1. Afeni Shakur was a revolutionary.
Afeni Shakur (not to be confused with Assata Shakur, who was her sister-in-law), joined the Black Panther Party in the 1960s. Speaking to Davey D, she explained the following: "When I joined, I wasn't a student. I did not come off the college campuses like a lot of known Panthers did. I came from the streets of the South Bronx. I had been a member of the Disciples Deads, which would have been the women Disciples in the Bronx," she said. "What the Panther Party did for me, I used to always say it gave me home training. The Party taught me things that were principles to living, and those principles are the principles I think most Panthers have tried to pass on to their children and to anybody else that would listen to them..." she continued. "And those are the things I think the people recognize in Tupac."
2. Afeni Shakur was a writer.
Not only was Afeni a poet and journalist, but her work inspired her son and even the FBI. An active member of the Black Panther Party, she began writing articles for their newsletter The Panther Post. The purpose of most of her writing by the late 1960s was to thwart federal investigators from knowing about what was truly going on within the party, which was said to have been enormously successful. She intentionally wrote pieces to make outsiders believe the BPP was thinning out and fading away. Her poems were also included in a few of the newsletters, such as the one below via Tumblr:
3. Afeni Shakur was a badass.
In 1969, one year after moving in with Mutulu Shakur and officially changing her name from Alice Faye Williams, Afeni Shakur was arrested with 21 Panthers. They were all charged with several counts of conspiracy to bomb public places in New York City. After being released on bail in 1970, she became pregnant with Tupac and was sent back to jail during the pregnancy and throughout the trial. The trial began in 1971, and Afeni famously defended herself. The case lasted for five months, Afeni largely celebrated as the reason for the win, as detailed by former lawyer Murray Kempton in his book The Briar Patch. Afeni had been a free woman for a month by the time she welcomed her son Tupac Amaru Shakur into the world on June 16, 1971.

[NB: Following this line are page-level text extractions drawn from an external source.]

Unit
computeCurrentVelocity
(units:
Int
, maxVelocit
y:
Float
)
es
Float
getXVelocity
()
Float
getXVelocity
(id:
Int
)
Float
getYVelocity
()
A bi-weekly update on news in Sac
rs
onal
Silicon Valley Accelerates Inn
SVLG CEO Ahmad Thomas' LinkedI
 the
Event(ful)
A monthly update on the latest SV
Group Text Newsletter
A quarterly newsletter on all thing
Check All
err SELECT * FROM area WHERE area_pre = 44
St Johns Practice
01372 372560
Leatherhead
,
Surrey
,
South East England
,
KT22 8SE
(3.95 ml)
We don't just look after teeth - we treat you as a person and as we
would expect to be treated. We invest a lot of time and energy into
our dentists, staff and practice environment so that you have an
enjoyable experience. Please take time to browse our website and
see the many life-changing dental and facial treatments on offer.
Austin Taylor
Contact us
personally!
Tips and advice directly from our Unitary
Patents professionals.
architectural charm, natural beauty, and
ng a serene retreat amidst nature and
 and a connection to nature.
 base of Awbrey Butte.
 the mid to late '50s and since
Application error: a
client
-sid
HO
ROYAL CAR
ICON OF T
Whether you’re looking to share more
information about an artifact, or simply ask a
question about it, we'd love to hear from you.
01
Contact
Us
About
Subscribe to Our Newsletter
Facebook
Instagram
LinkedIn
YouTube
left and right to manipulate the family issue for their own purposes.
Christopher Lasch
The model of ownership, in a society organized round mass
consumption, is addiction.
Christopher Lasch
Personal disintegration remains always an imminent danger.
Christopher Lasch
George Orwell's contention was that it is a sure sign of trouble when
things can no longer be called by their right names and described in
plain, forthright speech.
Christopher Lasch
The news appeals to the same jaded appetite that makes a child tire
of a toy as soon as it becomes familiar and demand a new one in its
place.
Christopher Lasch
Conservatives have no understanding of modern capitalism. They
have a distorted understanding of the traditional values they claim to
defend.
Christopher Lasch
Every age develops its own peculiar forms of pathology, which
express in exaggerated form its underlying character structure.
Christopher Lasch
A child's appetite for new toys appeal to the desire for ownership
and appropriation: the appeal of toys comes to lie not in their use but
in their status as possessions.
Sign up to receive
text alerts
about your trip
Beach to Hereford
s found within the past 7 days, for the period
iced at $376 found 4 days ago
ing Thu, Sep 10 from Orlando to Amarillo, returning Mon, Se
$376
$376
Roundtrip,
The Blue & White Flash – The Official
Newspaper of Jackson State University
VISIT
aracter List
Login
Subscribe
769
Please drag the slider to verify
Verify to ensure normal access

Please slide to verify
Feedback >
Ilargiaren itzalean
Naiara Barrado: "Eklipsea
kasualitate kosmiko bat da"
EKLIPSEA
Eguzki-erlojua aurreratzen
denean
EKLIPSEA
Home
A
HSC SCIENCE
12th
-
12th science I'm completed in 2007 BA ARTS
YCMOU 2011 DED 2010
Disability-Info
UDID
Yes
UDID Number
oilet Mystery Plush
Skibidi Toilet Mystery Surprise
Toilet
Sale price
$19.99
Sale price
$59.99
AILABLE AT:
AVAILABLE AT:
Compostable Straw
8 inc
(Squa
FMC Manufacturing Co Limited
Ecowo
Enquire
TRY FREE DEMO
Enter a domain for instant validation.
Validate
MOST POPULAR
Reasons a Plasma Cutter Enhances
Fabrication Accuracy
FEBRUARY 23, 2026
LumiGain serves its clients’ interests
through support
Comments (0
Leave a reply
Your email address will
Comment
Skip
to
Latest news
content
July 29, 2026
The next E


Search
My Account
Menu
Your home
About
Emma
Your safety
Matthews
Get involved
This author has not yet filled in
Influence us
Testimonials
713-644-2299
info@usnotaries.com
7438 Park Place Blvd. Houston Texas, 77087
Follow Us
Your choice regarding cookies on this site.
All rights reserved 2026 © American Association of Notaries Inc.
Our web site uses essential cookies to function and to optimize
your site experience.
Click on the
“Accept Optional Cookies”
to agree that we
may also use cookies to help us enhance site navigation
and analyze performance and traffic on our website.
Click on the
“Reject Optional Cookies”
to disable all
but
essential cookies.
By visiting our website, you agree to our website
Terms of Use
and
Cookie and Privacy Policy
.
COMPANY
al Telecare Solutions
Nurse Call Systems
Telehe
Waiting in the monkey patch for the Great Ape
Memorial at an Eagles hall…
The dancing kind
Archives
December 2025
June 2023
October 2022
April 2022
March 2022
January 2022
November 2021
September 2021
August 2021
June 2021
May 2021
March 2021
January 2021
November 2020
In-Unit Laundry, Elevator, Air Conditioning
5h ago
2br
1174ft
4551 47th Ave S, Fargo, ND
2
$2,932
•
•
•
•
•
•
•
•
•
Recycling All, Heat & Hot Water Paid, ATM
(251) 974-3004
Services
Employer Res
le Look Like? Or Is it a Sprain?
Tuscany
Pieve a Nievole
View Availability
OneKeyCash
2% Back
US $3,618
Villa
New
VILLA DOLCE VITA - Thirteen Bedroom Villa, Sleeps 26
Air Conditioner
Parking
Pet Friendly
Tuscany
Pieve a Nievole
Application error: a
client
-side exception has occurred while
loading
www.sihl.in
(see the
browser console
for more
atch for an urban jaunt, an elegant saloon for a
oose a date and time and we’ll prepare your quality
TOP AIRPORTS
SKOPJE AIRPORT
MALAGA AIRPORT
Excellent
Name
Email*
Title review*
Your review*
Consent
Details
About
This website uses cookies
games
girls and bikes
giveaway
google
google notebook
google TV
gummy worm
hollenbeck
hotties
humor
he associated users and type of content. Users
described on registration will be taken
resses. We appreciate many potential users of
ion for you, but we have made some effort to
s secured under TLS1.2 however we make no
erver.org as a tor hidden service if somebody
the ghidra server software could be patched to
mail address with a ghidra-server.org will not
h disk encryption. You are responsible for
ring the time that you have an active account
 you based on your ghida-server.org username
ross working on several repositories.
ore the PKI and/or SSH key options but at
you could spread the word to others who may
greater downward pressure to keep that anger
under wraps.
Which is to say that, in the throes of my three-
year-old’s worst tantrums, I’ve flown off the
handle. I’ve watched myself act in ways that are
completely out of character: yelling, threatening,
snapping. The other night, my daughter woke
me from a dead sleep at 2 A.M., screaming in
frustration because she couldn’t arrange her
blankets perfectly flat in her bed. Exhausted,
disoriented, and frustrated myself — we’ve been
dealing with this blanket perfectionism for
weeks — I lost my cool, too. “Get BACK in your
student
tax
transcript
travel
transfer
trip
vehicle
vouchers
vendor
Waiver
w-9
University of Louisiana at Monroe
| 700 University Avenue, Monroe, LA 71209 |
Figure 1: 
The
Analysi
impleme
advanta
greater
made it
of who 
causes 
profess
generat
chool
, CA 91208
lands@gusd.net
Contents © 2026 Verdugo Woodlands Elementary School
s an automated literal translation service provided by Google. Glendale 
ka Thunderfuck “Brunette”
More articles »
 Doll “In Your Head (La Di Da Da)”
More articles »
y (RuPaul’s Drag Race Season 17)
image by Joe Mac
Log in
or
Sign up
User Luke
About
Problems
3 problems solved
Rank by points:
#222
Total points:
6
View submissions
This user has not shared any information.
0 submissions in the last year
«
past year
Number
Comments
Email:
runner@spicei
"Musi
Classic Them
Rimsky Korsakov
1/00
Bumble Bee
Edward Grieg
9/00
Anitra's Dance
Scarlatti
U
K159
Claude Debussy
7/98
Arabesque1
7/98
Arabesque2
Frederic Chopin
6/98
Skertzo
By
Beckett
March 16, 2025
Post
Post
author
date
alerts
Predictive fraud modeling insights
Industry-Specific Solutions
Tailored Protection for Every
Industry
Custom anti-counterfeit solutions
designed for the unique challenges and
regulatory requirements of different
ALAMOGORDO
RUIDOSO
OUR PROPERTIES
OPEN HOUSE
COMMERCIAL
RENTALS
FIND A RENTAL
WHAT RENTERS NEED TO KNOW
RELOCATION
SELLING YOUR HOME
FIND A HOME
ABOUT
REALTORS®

4. Afeni Shakur was charitable.
After the untimely death of her son, Shakur made use of her son's publishing and unreleased material to create a multi-million dollar empire, which was the main source of revenue for her charity. The Tupac Amaru Foundation for the Arts was created, funded, and supported by contributions from Tupac's music estate. Similar to her Black Panther Party roots, the center acts as a day camp for children, has a safe place for meditation, provides scholarships and grants for students, and more.
5. Afeni Shakur was Tupac's Mama.
What more needs to be said? Just watch and reminisce.
Appreciated, indeed. Rest in peace, Afeni.